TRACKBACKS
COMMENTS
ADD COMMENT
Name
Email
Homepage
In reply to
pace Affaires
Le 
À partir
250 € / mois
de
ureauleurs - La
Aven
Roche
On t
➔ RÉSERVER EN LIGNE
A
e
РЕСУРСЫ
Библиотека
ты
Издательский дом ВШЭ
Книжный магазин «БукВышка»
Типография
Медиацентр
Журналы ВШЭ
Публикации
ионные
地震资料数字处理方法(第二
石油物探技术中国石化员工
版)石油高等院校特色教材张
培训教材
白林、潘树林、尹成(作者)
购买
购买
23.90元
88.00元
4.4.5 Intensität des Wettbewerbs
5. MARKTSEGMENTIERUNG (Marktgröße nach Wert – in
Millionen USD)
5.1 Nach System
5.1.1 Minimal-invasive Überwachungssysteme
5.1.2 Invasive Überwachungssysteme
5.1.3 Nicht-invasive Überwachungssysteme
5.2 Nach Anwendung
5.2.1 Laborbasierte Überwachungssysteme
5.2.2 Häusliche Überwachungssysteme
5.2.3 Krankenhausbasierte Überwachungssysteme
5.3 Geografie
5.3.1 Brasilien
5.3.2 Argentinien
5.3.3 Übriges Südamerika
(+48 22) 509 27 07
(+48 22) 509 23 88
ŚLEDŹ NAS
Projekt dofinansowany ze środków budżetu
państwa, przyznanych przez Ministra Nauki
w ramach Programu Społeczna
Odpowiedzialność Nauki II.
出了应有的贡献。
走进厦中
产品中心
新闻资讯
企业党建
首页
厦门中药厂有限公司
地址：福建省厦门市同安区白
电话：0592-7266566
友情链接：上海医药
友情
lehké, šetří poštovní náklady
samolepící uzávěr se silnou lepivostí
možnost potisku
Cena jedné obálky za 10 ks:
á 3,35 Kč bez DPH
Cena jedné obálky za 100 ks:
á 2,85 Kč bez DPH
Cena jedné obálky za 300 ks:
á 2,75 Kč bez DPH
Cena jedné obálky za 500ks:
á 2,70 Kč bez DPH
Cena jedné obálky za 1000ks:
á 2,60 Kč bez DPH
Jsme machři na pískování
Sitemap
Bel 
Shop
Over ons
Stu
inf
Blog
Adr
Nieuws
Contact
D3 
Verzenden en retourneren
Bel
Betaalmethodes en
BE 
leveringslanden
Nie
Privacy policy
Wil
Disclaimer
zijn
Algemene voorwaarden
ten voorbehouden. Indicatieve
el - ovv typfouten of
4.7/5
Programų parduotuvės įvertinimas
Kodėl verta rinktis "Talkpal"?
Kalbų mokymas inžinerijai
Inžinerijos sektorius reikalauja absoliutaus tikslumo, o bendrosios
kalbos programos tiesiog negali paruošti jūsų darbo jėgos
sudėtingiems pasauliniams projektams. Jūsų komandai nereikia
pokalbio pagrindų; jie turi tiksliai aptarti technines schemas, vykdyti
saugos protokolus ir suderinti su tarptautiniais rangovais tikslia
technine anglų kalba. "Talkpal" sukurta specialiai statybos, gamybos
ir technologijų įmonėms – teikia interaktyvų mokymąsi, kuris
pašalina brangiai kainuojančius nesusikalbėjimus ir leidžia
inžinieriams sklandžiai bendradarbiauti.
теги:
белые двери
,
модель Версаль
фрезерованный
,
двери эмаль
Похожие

● ● ● ● ● ● ●

◆ **TASK TO CARRY OUT**
Print each line above exactly as it stands.

◆ **SOLUTION TO THE EXERCISE**
TRACKBACKS
COMMENTS
ADD COMMENT
Name
Email
Homepage
In reply to
pace Affaires
Le 
À partir
250 € / mois
de
ureauleurs - La
Aven
Roche
On t
➔ RÉSERVER EN LIGNE
A
e
РЕСУРСЫ
Библиотека
ты
Издательский дом ВШЭ
Книжный магазин «БукВышка»
Типография
Медиацентр
Журналы ВШЭ
Публикации
ионные
地震资料数字处理方法(第二
石油物探技术中国石化员工
版)石油高等院校特色教材张
培训教材
白林、潘树林、尹成(作者)
购买
购买
23.90元
88.00元
4.4.5 Intensität des Wettbewerbs
5. MARKTSEGMENTIERUNG (Marktgröße nach Wert – in
Millionen USD)
5.1 Nach System
5.1.1 Minimal-invasive Überwachungssysteme
5.1.2 Invasive Überwachungssysteme
5.1.3 Nicht-invasive Überwachungssysteme
5.2 Nach Anwendung
5.2.1 Laborbasierte Überwachungssysteme
5.2.2 Häusliche Überwachungssysteme
5.2.3 Krankenhausbasierte Überwachungssysteme
5.3 Geografie
5.3.1 Brasilien
5.3.2 Argentinien
5.3.3 Übriges Südamerika
(+48 22) 509 27 07
(+48 22) 509 23 88
ŚLEDŹ NAS
Projekt dofinansowany ze środków budżetu
państwa, przyznanych przez Ministra Nauki
w ramach Programu Społeczna
Odpowiedzialność Nauki II.
出了应有的贡献。
走进厦中
产品中心
新闻资讯
企业党建
首页
厦门中药厂有限公司
地址：福建省厦门市同安区白
电话：0592-7266566
友情链接：上海医药
友情
lehké, šetří poštovní náklady
samolepící uzávěr se silnou lepivostí
možnost potisku
Cena jedné obálky za 10 ks:
á 3,35 Kč bez DPH
Cena jedné obálky za 100 ks:
á 2,85 Kč bez DPH
Cena jedné obálky za 300 ks:
á 2,75 Kč bez DPH
Cena jedné obálky za 500ks:
á 2,70 Kč bez DPH
Cena jedné obálky za 1000ks:
á 2,60 Kč bez DPH
Jsme machři na pískování
Sitemap
Bel 
Shop
Over ons
Stu
inf
Blog
Adr
Nieuws
Contact
D3 
Verzenden en retourneren
Bel
Betaalmethodes en
BE 
leveringslanden
Nie
Privacy policy
Wil
Disclaimer
zijn
Algemene voorwaarden
ten voorbehouden. Indicatieve
el - ovv typfouten of
4.7/5
Programų parduotuvės įvertinimas
Kodėl verta rinktis "Talkpal"?
Kalbų mokymas inžinerijai
Inžinerijos sektorius reikalauja absoliutaus tikslumo, o bendrosios
kalbos programos tiesiog negali paruošti jūsų darbo jėgos
sudėtingiems pasauliniams projektams. Jūsų komandai nereikia
pokalbio pagrindų; jie turi tiksliai aptarti technines schemas, vykdyti
saugos protokolus ir suderinti su tarptautiniais rangovais tikslia
technine anglų kalba. "Talkpal" sukurta specialiai statybos, gamybos
ir technologijų įmonėms – teikia interaktyvų mokymąsi, kuris
pašalina brangiai kainuojančius nesusikalbėjimus ir leidžia
inžinieriams sklandžiai bendradarbiauti.
теги:
белые двери
,
модель Версаль
фрезерованный
,
двери эмаль
Похожие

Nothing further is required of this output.